**Extracted records**

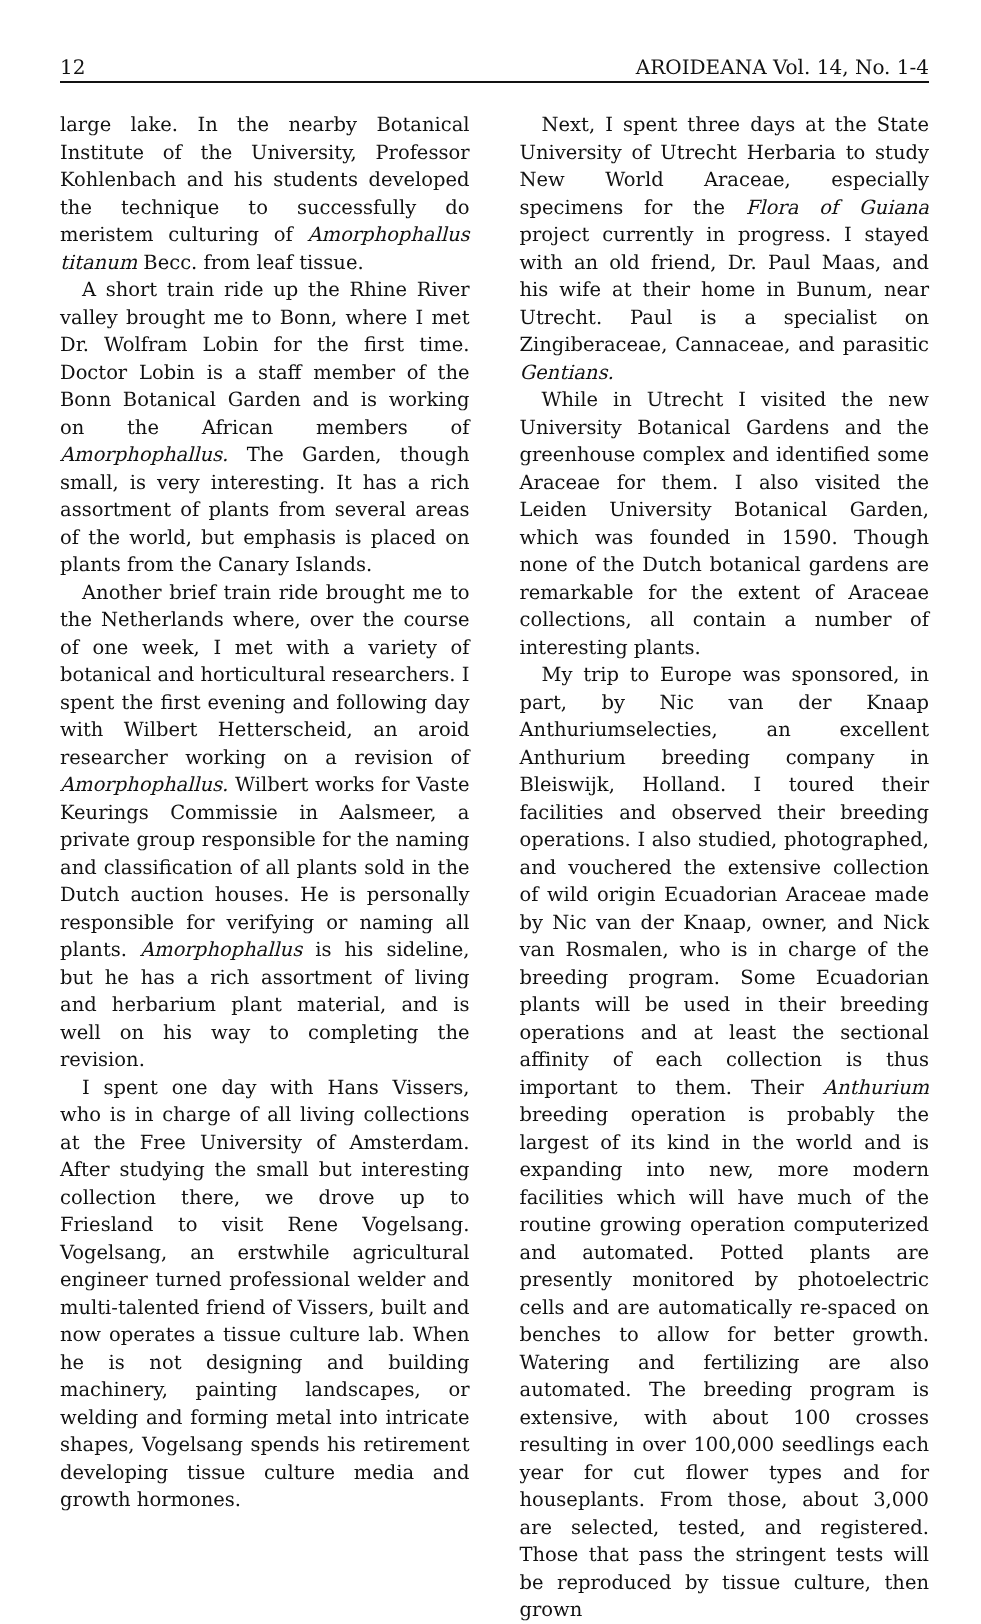12 AROIDEANA Vol. 14, No. 1-4
large lake. In the nearby Botanical Institute of the University, Professor Kohlenbach and his students developed the technique to successfully do meristem culturing of Amorphophallus titanum Becc. from leaf tissue.
A short train ride up the Rhine River valley brought me to Bonn, where I met Dr. Wolfram Lobin for the first time. Doctor Lobin is a staff member of the Bonn Botanical Garden and is working on the African members of Amorphophallus. The Garden, though small, is very interesting. It has a rich assortment of plants from several areas of the world, but emphasis is placed on plants from the Canary Islands.
Another brief train ride brought me to the Netherlands where, over the course of one week, I met with a variety of botanical and horticultural researchers. I spent the first evening and following day with Wilbert Hetterscheid, an aroid researcher working on a revision of Amorphophallus. Wilbert works for Vaste Keurings Commissie in Aalsmeer, a private group responsible for the naming and classification of all plants sold in the Dutch auction houses. He is personally responsible for verifying or naming all plants. Amorphophallus is his sideline, but he has a rich assortment of living and herbarium plant material, and is well on his way to completing the revision.
I spent one day with Hans Vissers, who is in charge of all living collections at the Free University of Amsterdam. After studying the small but interesting collection there, we drove up to Friesland to visit Rene Vogelsang. Vogelsang, an erstwhile agricultural engineer turned professional welder and multi-talented friend of Vissers, built and now operates a tissue culture lab. When he is not designing and building machinery, painting landscapes, or welding and forming metal into intricate shapes, Vogelsang spends his retirement developing tissue culture media and growth hormones.
Next, I spent three days at the State University of Utrecht Herbaria to study New World Araceae, especially specimens for the Flora of Guiana project currently in progress. I stayed with an old friend, Dr. Paul Maas, and his wife at their home in Bunum, near Utrecht. Paul is a specialist on Zingiberaceae, Cannaceae, and parasitic Gentians.
While in Utrecht I visited the new University Botanical Gardens and the greenhouse complex and identified some Araceae for them. I also visited the Leiden University Botanical Garden, which was founded in 1590. Though none of the Dutch botanical gardens are remarkable for the extent of Araceae collections, all contain a number of interesting plants.
My trip to Europe was sponsored, in part, by Nic van der Knaap Anthuriumselecties, an excellent Anthurium breeding company in Bleiswijk, Holland. I toured their facilities and observed their breeding operations. I also studied, photographed, and vouchered the extensive collection of wild origin Ecuadorian Araceae made by Nic van der Knaap, owner, and Nick van Rosmalen, who is in charge of the breeding program. Some Ecuadorian plants will be used in their breeding operations and at least the sectional affinity of each collection is thus important to them. Their Anthurium breeding operation is probably the largest of its kind in the world and is expanding into new, more modern facilities which will have much of the routine growing operation computerized and automated. Potted plants are presently monitored by photoelectric cells and are automatically re-spaced on benches to allow for better growth. Watering and fertilizing are also automated. The breeding program is extensive, with about 100 crosses resulting in over 100,000 seedlings each year for cut flower types and for houseplants. From those, about 3,000 are selected, tested, and registered. Those that pass the stringent tests will be reproduced by tissue culture, then grown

**Problem**
Every line from the start of the material through the line containing "large lake. In" is needed exactly as written; the pictures are not.

**Response to the exercise**
12 AROIDEANA Vol. 14, No. 1-4
large lake. In the nearby Botanical Institute of the University, Professor Kohlenbach and his students developed the technique to successfully do meristem culturing of Amorphophallus titanum Becc. from leaf tissue.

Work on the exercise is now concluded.